__Document passage__
**********

Monitoring the burn patient during burn resuscitation….



 Doc, we recently had a patient with 80 percent burns. Though we calculated the fluid loss and replaced it adequately the patient died. Could you tell us why this may have happened?
Sohail k,
Karachi, Pakistan.

Patient with major burns have two major issues that need to be dealt with:
a) Calculating the fluid requirement and replacing it
b) Monitoring the burn patient to know if the fluids replacements are adequate
We have already seen the calculation of fluids requirements in a previous post. We shall have a look at how to monitor burn patients. With fluid replacements there can be two issues- inadequate fluid replacement or fluid overload. If the calculated fluids are less then the patient will end up in shock and deteriorate. If the fluids are over calculated then fluid overload, increased pulmonary complications and increased compartmental pressure will result and finally end in circulatory failure and collapse.

**********

__Data section__
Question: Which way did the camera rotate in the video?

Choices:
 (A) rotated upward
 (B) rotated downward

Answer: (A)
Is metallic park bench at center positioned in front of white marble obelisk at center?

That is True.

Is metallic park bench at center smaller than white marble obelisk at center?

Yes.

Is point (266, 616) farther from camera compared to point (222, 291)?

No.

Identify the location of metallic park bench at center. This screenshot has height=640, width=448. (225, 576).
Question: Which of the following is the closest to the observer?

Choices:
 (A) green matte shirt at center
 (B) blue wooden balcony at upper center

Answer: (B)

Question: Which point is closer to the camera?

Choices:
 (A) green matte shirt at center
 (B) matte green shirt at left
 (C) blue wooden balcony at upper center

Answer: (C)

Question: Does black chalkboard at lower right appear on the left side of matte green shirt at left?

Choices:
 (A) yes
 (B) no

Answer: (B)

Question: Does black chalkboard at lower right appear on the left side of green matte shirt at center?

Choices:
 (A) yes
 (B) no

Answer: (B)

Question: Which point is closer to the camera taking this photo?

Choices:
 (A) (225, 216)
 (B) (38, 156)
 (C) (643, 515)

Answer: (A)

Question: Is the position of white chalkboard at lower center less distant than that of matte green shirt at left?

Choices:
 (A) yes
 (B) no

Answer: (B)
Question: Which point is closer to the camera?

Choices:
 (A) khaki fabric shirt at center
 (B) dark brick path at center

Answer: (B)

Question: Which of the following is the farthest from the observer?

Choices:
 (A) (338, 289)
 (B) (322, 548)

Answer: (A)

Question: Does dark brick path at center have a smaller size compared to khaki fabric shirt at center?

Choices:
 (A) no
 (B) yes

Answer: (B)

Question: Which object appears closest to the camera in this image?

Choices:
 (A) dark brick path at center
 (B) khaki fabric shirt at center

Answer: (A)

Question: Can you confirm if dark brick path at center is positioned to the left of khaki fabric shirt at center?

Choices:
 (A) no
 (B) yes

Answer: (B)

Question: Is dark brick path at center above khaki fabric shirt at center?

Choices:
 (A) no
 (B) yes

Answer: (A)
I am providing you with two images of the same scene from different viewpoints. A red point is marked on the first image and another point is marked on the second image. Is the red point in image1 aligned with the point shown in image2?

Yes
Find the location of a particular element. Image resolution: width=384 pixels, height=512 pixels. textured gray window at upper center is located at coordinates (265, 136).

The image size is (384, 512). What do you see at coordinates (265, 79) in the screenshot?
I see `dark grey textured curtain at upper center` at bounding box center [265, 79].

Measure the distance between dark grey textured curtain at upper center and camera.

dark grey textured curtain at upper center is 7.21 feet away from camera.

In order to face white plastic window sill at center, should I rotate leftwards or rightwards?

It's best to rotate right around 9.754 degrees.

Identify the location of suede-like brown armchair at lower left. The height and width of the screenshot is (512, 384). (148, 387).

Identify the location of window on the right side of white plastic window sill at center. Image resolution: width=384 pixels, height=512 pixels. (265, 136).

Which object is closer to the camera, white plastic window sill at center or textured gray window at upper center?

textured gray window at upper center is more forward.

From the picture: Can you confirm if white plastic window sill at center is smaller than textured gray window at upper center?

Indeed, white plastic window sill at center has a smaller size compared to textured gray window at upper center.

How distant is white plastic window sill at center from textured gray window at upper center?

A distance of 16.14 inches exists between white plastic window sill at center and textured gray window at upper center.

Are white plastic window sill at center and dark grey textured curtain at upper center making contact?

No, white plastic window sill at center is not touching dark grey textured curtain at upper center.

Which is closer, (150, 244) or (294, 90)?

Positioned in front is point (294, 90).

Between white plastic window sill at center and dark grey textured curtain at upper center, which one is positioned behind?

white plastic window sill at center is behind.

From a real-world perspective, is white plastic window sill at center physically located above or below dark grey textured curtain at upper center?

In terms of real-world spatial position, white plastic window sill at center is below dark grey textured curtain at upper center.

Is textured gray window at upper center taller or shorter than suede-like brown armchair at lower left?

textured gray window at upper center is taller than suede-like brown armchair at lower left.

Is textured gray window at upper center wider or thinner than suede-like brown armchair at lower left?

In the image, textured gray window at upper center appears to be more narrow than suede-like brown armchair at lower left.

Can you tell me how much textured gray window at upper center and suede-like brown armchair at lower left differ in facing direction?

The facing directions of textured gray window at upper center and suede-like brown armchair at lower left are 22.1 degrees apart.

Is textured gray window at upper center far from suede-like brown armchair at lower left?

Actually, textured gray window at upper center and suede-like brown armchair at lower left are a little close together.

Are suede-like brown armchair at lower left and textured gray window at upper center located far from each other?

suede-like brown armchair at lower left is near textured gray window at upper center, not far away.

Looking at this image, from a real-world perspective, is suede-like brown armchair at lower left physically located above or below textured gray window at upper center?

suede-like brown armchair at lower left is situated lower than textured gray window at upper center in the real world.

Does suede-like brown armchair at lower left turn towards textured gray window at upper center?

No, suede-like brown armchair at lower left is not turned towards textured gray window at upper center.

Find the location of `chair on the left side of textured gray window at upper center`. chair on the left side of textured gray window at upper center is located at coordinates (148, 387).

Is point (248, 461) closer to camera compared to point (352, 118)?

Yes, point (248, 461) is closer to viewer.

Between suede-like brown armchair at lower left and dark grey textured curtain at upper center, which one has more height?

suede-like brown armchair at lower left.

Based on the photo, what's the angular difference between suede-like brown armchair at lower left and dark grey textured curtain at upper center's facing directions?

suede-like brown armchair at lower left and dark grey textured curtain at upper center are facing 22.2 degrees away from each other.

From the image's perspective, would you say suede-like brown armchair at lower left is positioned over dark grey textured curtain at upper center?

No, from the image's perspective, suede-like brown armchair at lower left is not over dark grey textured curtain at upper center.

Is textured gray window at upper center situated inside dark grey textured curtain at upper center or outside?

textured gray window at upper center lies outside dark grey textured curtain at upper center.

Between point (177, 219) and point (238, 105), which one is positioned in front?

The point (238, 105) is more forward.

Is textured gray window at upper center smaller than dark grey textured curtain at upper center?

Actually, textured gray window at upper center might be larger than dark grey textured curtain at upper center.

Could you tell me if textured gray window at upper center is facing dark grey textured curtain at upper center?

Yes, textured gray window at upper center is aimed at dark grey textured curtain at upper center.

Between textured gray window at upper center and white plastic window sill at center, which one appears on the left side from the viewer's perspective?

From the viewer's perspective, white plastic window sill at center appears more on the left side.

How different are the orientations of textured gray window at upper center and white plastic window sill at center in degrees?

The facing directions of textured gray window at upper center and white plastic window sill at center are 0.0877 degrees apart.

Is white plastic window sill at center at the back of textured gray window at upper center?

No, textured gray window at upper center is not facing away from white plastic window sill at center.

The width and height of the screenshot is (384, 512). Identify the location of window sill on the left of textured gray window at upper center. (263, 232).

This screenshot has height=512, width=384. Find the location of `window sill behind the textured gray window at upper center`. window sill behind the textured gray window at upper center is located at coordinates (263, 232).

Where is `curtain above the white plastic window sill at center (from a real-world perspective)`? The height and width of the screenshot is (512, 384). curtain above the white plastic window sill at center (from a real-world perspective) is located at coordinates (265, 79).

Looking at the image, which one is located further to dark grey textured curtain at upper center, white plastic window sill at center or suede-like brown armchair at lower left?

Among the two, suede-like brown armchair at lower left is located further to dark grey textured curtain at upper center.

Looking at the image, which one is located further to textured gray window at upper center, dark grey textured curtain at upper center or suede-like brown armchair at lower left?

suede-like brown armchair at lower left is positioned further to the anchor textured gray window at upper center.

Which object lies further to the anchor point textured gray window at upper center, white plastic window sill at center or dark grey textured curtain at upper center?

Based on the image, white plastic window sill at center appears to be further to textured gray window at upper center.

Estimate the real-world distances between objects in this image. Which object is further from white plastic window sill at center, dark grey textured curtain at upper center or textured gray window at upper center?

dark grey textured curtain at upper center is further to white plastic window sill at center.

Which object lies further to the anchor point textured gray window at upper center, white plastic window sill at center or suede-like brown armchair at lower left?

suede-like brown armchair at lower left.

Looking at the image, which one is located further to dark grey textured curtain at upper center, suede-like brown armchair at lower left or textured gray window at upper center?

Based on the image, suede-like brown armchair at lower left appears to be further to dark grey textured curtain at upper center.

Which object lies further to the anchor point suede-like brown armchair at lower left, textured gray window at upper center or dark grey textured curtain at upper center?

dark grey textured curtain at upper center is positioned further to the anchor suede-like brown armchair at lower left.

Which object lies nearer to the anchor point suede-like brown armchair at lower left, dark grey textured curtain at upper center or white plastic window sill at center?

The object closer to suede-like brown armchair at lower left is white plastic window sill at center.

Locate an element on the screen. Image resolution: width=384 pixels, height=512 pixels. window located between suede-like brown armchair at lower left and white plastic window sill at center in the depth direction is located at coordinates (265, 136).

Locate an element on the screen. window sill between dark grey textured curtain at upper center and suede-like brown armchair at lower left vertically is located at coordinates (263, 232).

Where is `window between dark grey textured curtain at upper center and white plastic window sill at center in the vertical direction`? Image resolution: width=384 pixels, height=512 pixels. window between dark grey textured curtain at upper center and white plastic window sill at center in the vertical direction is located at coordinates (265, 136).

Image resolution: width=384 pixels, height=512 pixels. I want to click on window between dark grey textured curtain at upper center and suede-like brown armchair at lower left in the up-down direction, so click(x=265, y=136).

**********

__Prompt 1__
Translate this sentence from the piece on monitoring burn patients into Spanish: "We shall have a look at how to monitor burn patients."
__Prompt 2__
In the piece on monitoring burn patients, reproduce the stretch from "Doc, we recently" through "Karachi, Pakistan.".
__Prompt 3__
Carry on the piece on monitoring burn patients from its last sentence.

__Exercise output 1__
Veremos cómo monitorizar a los pacientes con quemaduras.

__Exercise output 2__
Doc, we recently had a patient with 80 percent burns. Though we calculated the fluid loss and replaced it adequately the patient died. Could you tell us why this may have happened?
Sohail k,
Karachi, Pakistan.

__Exercise output 3__
All burn patients must therefore be monitored with great care.  A number of clinical parameters that are commonly used in ICU monitored patients are also applicable here:
Pulse
Temperature
Respiration
Blood pressure
Oxygen saturation
Central venous pressure
 Hourly urine output
These are the most common clinical parameters used. As the body looses fluids from burns and the intravascular pressure falls from the fluids shifts the blood pressure tends to fall. However the human body has a lot of inbuilt mechanisms to control this fall and deceptively maintains the blood pressure by releasing catecholamines or chemicals which will cause contraction of the blood vessels and thereby maintain the blood pressure. The pulse also rises from the pain reaction (tachycardia). The body has a limit till which it can support the blood pressure, once the fluid loss crosses this limit the homeostatic mechanisms will fail and  burn shock will result. The increasing compartmental edema that results in burns can result in an erroneous blood pressure reading. Similarly the vasospasm that occurs in the extremities can lead to incorrect oxygen saturation reading by pulse oxymetry.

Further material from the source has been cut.